Risarcimento: Ministero responsabile anche a fine anni ’60


 

Con la sentenza n. 17685 del 29 agosto 2011 la terza sezione civile della Cassazione è tornata ad occuparsi del problema della responsabilità del Ministero della salute per i contagi anteriori al 1978.

Il danneggiato, contagiato nel 1973, aveva impugnato una sentenza della Corte di appello di Roma che aveva rigettato la sua domanda risarcitoria, ritenendo che la sentenza 581/08 delle sezioni unite debba interpretarsi nel senso di escludere la configurabilità di un diritto al risarcimento per tutti i contagi anteriori al 1978, asserita data di conoscenza dell’epatite B.

La Corte censura totalmente questo ragionamento.

Innanzi tutto ribadisce che a partire dall’entrata in vigore della legge 592 del 1967 il Ministero era giuridicamente obbligato ad esercitare un’attività di controllo e vigilanza sul sangue e gli emoderivati utilizzati a fini terapeutici.

Ricorda inoltre che sin dalla metà degli anni ’60 era noto che il sangue e i suoi derivati costituivano un fattore di rischio di trasmissione dell’epatite.

Ricorda ulteriormente come, sempre nello stesso periodo, esistessero già degli strumenti atti quanto meno a ridurre il rischio di contagio: da un lato infatti era già possibile individuare indirettamente il virus “mediante la determinazione delle transaminasi ALT ed il metodo dell’anti-HbcAg“; dall’altro “erano … esclusi dalla possibilità di donare il sangue coloro i cui valori delle transaminasi  e delle GPT – indicatori della funzionalità epatica – fossero alterati rispetto ai limiti prescritti“.

Da queste premesse conseguono conclusioni ovvie, già implicite nella giurisprudenza precedente della Corte, che ora vengono finalmente esplicitate in maniera chiara.

La Cassazione osserva innanzi tutto che le sezioni unite, quando con riferimento ai contagi da HCV osservavano “che il Ministero della salute risponde ‘anche per il contagio degli altri due virus’ già ‘a partire dalla data di conoscenza dell’epatite B’, trattandosi non già di ‘eventi autonomi e diversi’ ma solamente di ‘forme di manifestazioni patogene dello stesso evento lesivo dell’integrità fisica da virus veicolati dal sangue infetto’ , … non hanno certamente inteso … limitare la rilevanza del fenomeno e la relativa responsabilità” solo ai contagi successivi al 1978.

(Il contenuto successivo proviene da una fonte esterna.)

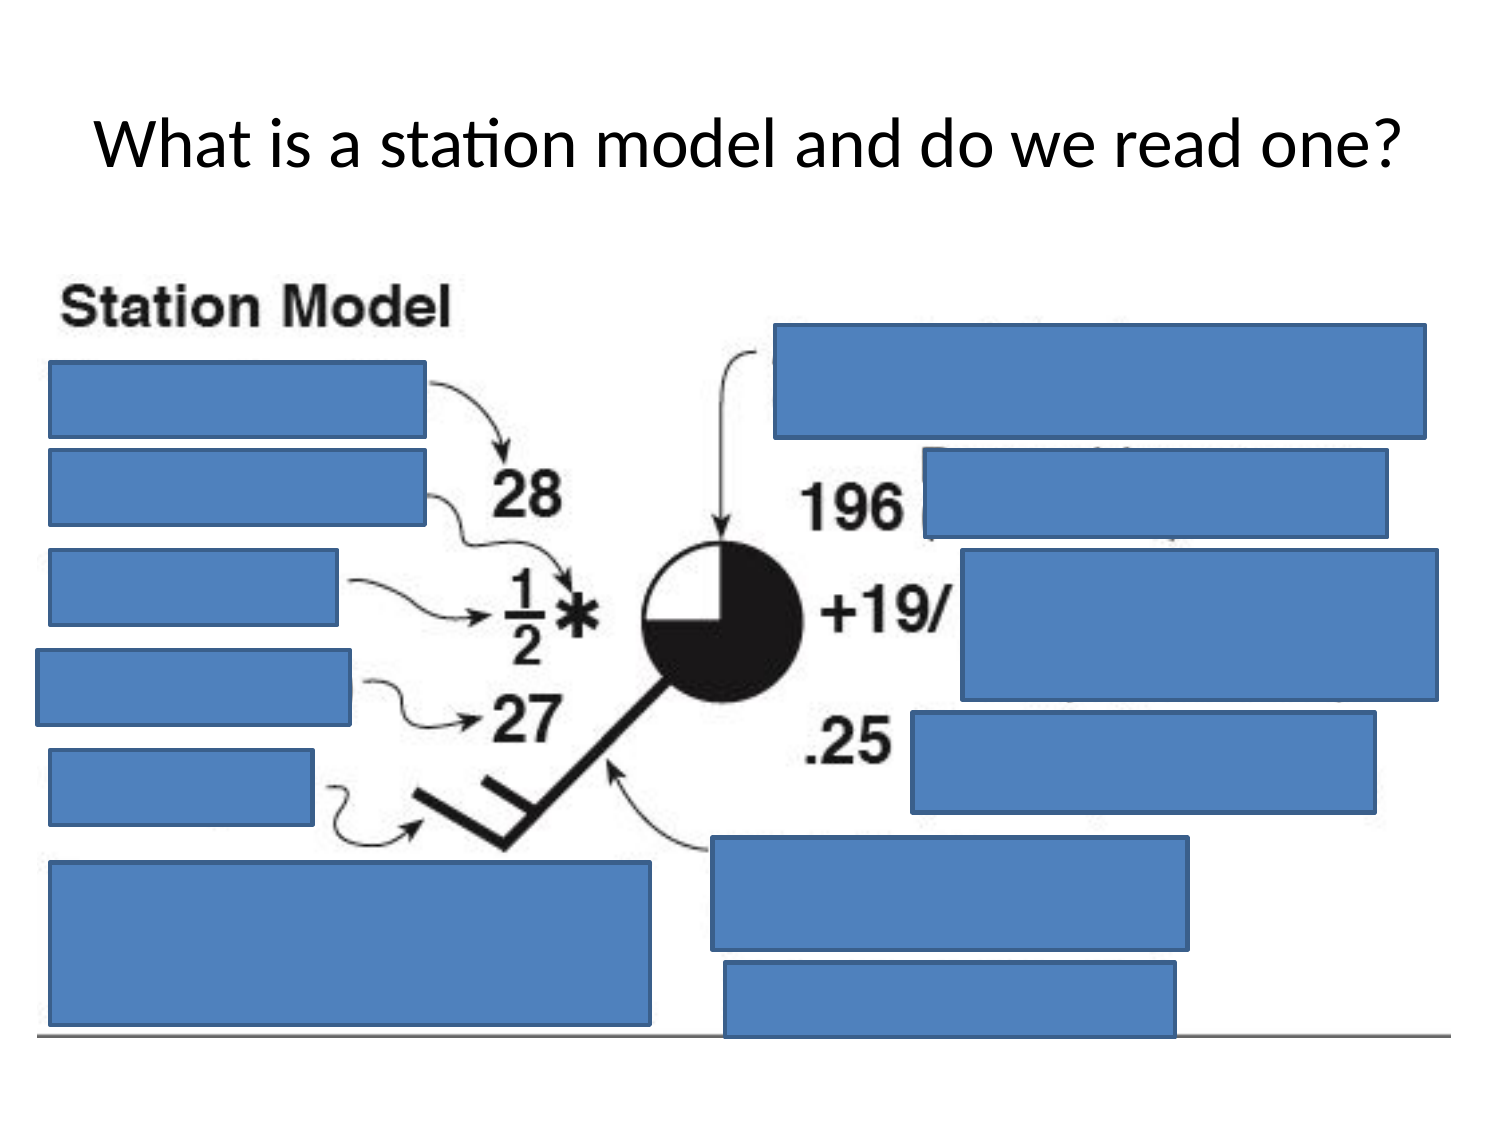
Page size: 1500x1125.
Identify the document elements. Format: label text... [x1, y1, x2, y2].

Il Ministero era infatti tenuto “a controllare che il sangue utilizzato per le trasfusioni o gli emoderivati fosse esente dal virus … e che i donatori non presentassero alterazioni delle transaminasi” anche “anteriormente alle … date indicate da Cass., 31/5/2005, n. 11609“.

La Corte osserva inoltre che gli obblighi sopra richiamati imponevano ed impongono al Ministero “un comportamento informato a diligenza particolarmente qualificata, specificatamente in relazione all’impiego delle misure necessarie per verificarne la sicurezza“: un comportamento che impone un “attivo controllo in ordine all’effettiva attuazione da parte delle strutture sanitarie addette al servizio di emotrasfusione di quanto loro prescritto“, non potendo certo considerarsi sufficiente una “mera attività di normazione“, quale l’emanazione di leggi e circolari.

Rimane a questo punto un aspetto ancora da chiarire, sul quale la Corte non si è pronunciata esplicitamente: e cioè sino a quando possa “retroagire” la responsabilità del Ministero.

Se è vero, come è vero, che sin dal 1967 esistevano determinati obblighi normativi in capo al Ministero ed inoltre che sin dalla metà degli anni ’60 c’erano strumenti atti a ridurre il rischio di contagio, mi pare che quanto meno i contagi successivi all’entrata in vigore della legge 292/1967 siano potenzialmente idonei a legittimare una richiesta risarcitoria verso lo Stato.

Ringrazio il Collega Tommaso Onesimo di Lecce per la segnalazione.